**RECORDS FOR THIS EXERCISE**
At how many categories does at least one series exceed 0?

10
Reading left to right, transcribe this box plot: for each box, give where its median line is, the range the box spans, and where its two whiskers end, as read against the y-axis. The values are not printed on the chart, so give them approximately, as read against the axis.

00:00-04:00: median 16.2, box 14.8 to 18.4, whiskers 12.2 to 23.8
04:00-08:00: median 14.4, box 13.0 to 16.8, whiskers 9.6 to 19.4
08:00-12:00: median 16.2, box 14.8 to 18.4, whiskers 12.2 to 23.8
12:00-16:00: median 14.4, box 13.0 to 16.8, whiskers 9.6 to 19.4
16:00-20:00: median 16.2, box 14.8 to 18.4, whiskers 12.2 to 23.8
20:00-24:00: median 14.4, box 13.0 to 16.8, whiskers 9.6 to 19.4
==
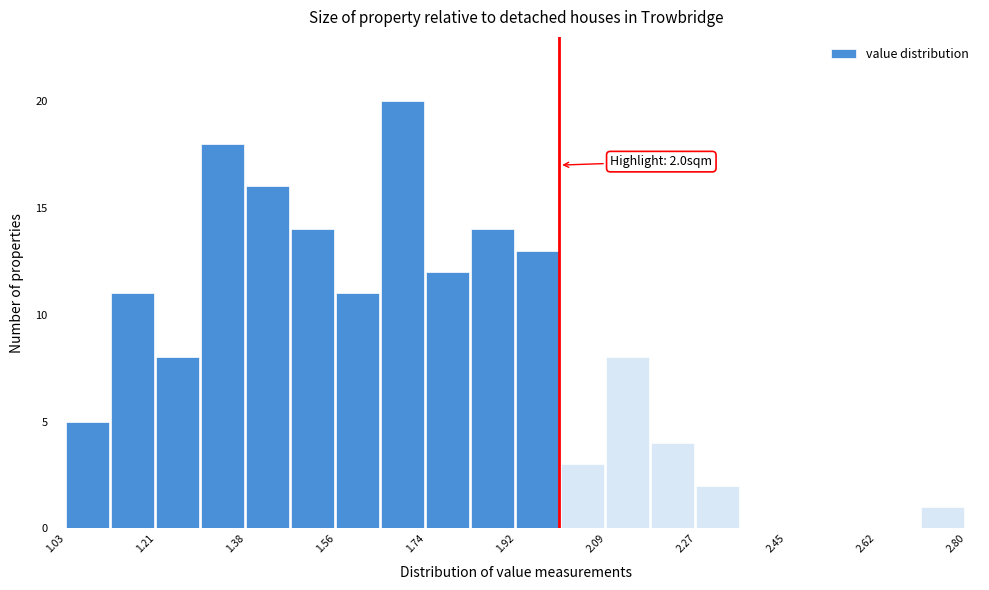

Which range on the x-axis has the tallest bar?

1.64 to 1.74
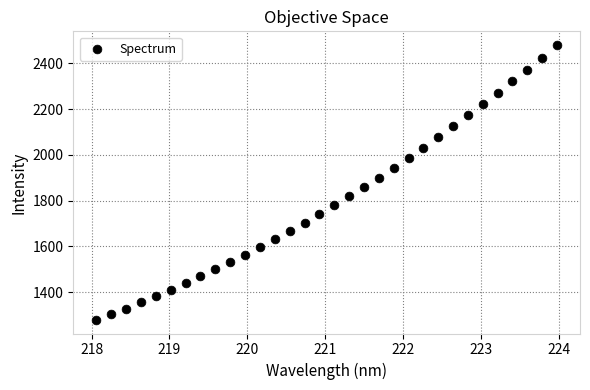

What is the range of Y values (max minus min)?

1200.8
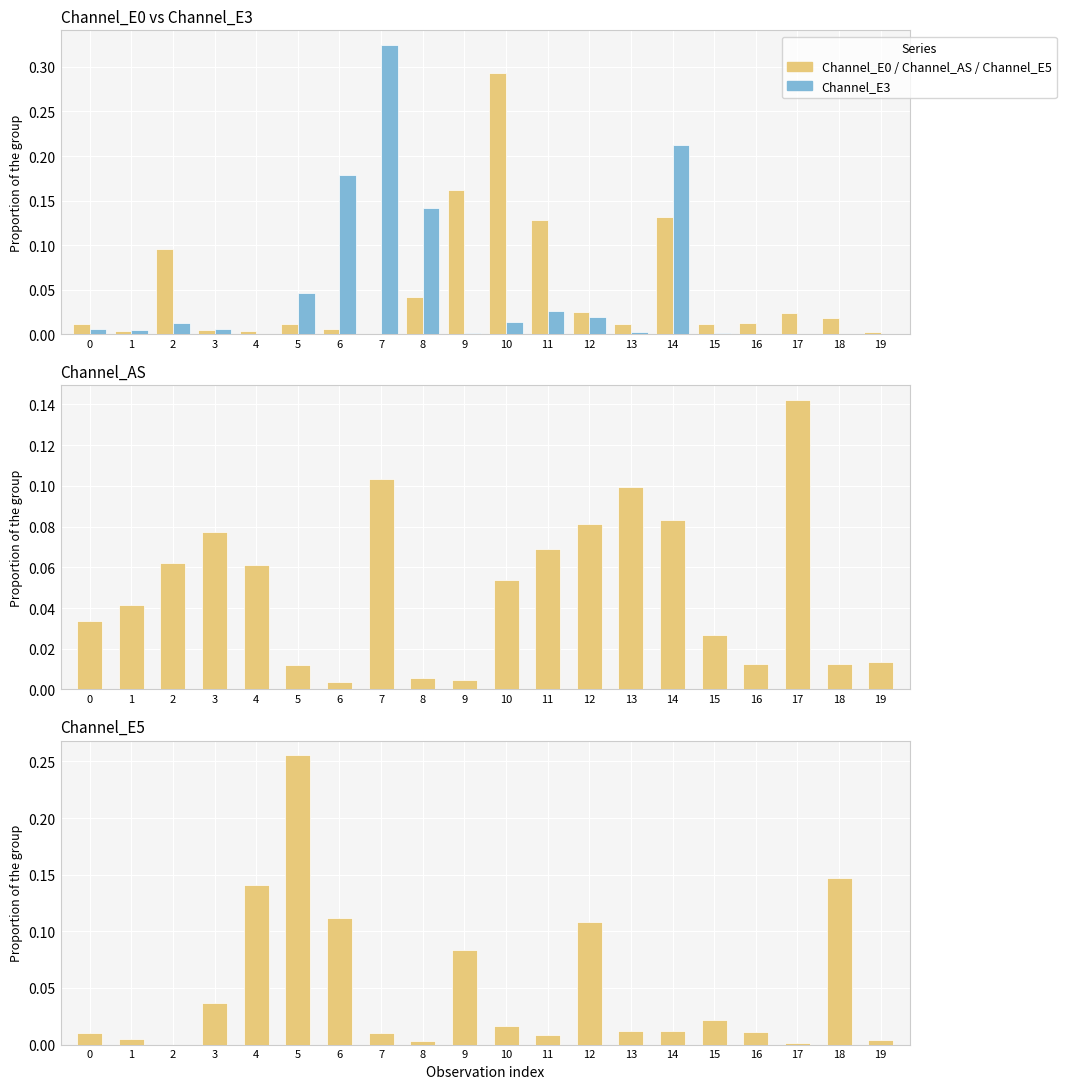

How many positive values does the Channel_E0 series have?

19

**REQUIRED ACTION**
Count the lines in the items above that contain the word "many", matching case exactly, and give only that number.

**ANSWER TO THE EXERCISE**
2